** Çalışma Yönergeleri **
1 – Ermeni iddialarına dair yazıya göre, Türk Tarih Kurumu çalışmasındaki araştırmacılar yabancı devletlerin arşivlerinde kaç belge taramıştır?
2 – Ermeni iddialarına dair yazıda "Türk Tarih Kurumu’nun" ifadesinden "bu iddiayı doğrulamamaktadır." ifadesine kadar, ikisi de dahil olmak üzere uzanan kısmı aynen yazın.
3 – Ermeni iddialarına dair yazıyı kaldığı yerden sürdürün.

** Alıntılanan Metin **
İçeriğe geçmek için "Enter"a basın

stargazete: Önyargılar değişir mi?..

Uluç Gürkan

Ermeniler’in ‘soykırım’ iddialarıyla ilgili olarak çeşitli ülke parlamentolarında üstüste Türkiye aleyhine kararlar alınıyor..

Buradaki öncelikli amacın, bu ülkelerdeki Ermeni kökenli yurttaşları tatmin etmek olduğu söylenebilir. Ancak, ‘soykırım’ kararını veren Batılı parlamenterlerin çoğunun 1915 Ermeni olaylarının büyük bir katliam olduğuna inandığı da yadsınamaz.

Oysa, Ermeni soykırımı iddiası doğru değildir. Ermeniler, deyim yerindeyse tarihi yeniden yazmış ve çarpıtmıştır.. Birinci Dünya Savaşı’nda, işgalci Rus ve Fransız ordularının üniformasını giyerek savaştıkları Osmanlı Devleti’nin kendilerine ‘soykırım’ uyguladığını iddia etmiştir. Önyargılı Hıristiyan dünyası da bu iddiayı hiç sorgulamadan, incelemeden kabullenmiştir.

Şimdi bu iddia, Kıbrıs ve Kürt sorunlarıyla paralel biçimde yeniden ısıtılmaktadır..

***

Hıristiyan Batı’nın bu konudaki kemikleşmiş önyargısı değiştirilebilir mi?

Türk Tarih Kurumu’nun ‘Ermeniler: Sürgün ve Göç’ adlı çalışması bu konuda önemli bir adım olmuştur. Prof. Yusuf Halaçoğlu, Prof. Hikmet Özdemir, Prof. Kemal Çiçek, Prof. Ömer Turan ve Yardımcı Doçent Ramazan Çalık, iki yıl süreyle ilgili yabancı devletlerin arşivlerindeki 15 bin belgeyi taramış ve 1.5 milyon Ermeninin soykırıma uğradığı iddiasının tarihi gerçekleri ne ölçüde çarpıttığını ortaya koymuştur. Ne 1914 yılının Anadolu’sundaki Ermeni nüfusuyla ilgili saptamalar, ne de yabancı devletlerin arşivlerindeki göç bilgileri bu iddiayı doğrulamamaktadır.

** Sağlanan Öğeler **
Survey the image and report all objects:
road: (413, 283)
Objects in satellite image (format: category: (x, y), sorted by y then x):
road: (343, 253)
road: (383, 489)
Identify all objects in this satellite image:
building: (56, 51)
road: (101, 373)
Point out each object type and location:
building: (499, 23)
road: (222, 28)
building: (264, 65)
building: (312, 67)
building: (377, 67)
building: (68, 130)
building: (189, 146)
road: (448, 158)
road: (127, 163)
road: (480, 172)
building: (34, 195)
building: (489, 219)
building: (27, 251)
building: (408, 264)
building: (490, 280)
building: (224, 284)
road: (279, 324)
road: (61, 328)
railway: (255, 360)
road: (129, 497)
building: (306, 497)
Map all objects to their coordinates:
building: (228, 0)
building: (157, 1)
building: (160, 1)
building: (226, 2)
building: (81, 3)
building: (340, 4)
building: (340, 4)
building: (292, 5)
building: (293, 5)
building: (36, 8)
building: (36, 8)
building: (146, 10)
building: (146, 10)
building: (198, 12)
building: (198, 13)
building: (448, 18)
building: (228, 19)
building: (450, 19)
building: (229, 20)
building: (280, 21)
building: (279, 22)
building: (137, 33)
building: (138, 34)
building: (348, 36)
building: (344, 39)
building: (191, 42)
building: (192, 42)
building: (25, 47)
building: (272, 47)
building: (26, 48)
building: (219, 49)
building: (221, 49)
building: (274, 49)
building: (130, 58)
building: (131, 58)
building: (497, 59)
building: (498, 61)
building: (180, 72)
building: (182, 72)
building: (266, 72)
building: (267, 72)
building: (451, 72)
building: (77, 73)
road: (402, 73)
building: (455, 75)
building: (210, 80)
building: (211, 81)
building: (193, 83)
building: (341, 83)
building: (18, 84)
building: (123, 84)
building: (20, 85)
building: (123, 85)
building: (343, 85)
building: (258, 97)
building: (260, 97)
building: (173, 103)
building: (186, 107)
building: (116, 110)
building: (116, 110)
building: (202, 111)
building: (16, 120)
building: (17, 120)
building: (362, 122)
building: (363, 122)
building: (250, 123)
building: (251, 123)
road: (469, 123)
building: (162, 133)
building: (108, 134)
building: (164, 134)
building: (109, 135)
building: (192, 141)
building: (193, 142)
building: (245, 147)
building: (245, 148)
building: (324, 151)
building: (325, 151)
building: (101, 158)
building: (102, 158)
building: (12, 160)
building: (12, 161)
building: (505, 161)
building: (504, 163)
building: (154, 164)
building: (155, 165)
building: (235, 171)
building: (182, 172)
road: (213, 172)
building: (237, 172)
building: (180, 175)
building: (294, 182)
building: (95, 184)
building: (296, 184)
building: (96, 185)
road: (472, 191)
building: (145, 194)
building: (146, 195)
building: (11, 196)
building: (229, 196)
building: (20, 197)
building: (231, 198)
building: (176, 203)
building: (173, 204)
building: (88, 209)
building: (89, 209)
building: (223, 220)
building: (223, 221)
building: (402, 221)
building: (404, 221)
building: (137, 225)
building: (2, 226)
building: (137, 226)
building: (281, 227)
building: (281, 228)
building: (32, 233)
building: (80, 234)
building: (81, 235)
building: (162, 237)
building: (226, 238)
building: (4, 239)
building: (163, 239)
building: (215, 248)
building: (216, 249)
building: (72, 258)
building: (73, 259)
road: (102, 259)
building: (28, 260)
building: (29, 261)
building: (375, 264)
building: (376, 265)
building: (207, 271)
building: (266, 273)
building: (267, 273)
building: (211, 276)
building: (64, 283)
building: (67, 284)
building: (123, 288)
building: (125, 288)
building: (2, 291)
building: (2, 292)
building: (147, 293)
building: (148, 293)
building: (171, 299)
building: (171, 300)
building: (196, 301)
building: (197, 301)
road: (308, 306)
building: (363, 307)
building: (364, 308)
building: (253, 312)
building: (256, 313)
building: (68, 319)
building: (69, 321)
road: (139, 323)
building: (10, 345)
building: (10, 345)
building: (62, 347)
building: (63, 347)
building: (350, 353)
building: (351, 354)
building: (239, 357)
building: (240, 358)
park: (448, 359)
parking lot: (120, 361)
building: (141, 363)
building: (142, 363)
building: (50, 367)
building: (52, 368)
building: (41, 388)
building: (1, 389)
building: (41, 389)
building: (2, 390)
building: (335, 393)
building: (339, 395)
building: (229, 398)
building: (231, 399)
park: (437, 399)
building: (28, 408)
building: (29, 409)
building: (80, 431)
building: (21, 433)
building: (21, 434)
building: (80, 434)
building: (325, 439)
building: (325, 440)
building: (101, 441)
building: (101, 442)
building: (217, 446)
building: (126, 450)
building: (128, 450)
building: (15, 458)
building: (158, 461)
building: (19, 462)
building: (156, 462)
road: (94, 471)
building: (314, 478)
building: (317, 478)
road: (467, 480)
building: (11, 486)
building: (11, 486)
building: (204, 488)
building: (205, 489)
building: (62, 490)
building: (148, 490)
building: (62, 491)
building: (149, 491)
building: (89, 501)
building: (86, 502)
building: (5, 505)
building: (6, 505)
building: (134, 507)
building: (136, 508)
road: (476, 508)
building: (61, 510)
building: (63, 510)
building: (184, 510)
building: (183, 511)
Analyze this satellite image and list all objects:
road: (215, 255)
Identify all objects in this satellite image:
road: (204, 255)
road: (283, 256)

** Yanıt Takımı **
1 – 15 bin belge taramışlardır.

2 –
Türk Tarih Kurumu’nun ‘Ermeniler: Sürgün ve Göç’ adlı çalışması bu konuda önemli bir adım olmuştur. Prof. Yusuf Halaçoğlu, Prof. Hikmet Özdemir, Prof. Kemal Çiçek, Prof. Ömer Turan ve Yardımcı Doçent Ramazan Çalık, iki yıl süreyle ilgili yabancı devletlerin arşivlerindeki 15 bin belgeyi taramış ve 1.5 milyon Ermeninin soykırıma uğradığı iddiasının tarihi gerçekleri ne ölçüde çarpıttığını ortaya koymuştur. Ne 1914 yılının Anadolu’sundaki Ermeni nüfusuyla ilgili saptamalar, ne de yabancı devletlerin arşivlerindeki göç bilgileri bu iddiayı doğrulamamaktadır.

3 –
Tarih Kurumu’nun ‘arkasını getireceğini’ açıkladığı bu çalışmasına Ermeniler’in gürültülü bir kampanyayla karşılık vermeyi deneyecekleri kesindir. Çünkü soykırım iddiası; Ermeni tarihini, devleti ve ulusuyla birlikte yeniden var edebilmenin temel ögesidir. Soykırımın tanınmasını sağlamak ve soykırımı reddedenlere karşı terör dahil her yola başvurmak Ermeniler’in vazgeçilmez politikasıdır.

Bu oldukça tehlikeli bir politikadır.. Soykırımla varolmak çabası, ister istemez ırkçı nefret duygularını da beslemektedir. Bu konuda Yahudiler çarpıcı bir örnektir..

Yahudiler, yüzyıllar boyunca baskı görmüş, kimlikleri horlanmış ve Avrupa’nın göbeğinde gerçekten soykırıma uğramış bir ulustur. Ancak bugün Filistinliler’i ‘çoluk çocuk’ demeden kurşunlayıp bombalayabilmektedir.. Acılı Yahudi tarihi hoşgörüyü değil, paronoyayı doğurmuştur..

Ermeniler’in soykırım iddialarına Hıristiyan Batı’nın verdiği destek aynı şekilde ırkçı bir paronoyayı beslemektedir. Onlarca Türk diplomatının ‘intikam’ gerekçesiyle katledilmiş olması ve Türkiye’nin Doğu illerinin ‘Batı Ermenistan’ diye adlandırılması bu olgunun canlı kanıtlarıdır.

***

Türkiye, Kıbrıs’ın ardından Anadolu’yu da tartışmaya zorlanmaktadır. Ermeni soykırımı iddiası bu kapsamdaki bir zorlama örneğidir.

Bütün bu zorlamaları defedebilmek için yurt içinde bir ve diri olmak, yersiz çatışmalardan kaçınmak gerekir. Ancak AKP iktidarı, bu konuda oldukça özensiz davranmaktadır. Hemen her fırsatta yeni gerginliklerin tarafı olabilmektedir. Bir anda TBMM’nin gündemine taşınan Yüksek Öğrenim Kanunu Değişiklik Tasarısı da böylesi bir gerginliğin konusudur.

Bu tasarı özünde üniversite giriş sistemini İmam-Hatip Liseleri lehine düzenlemeye yöneliktir. Açık anlatımıyla, Cumhuriyetin laik öğrenim düzenini din ağırlıklı öğrenimle değiştirmeyi amaçlamaktadır. Dolayısıyla, büyük tepkiler doğuracağı ve bu tepkilerin siyasal boyutu aşıp yüksek öğrenim kurumları için ‘direniş’ ve nihayetinde Genelkurmay Başkanlığı için ‘uyarı’ boyutuna ulaşması kaçınılmazdı. Tasarıda buna rağmen israr edilmiştir..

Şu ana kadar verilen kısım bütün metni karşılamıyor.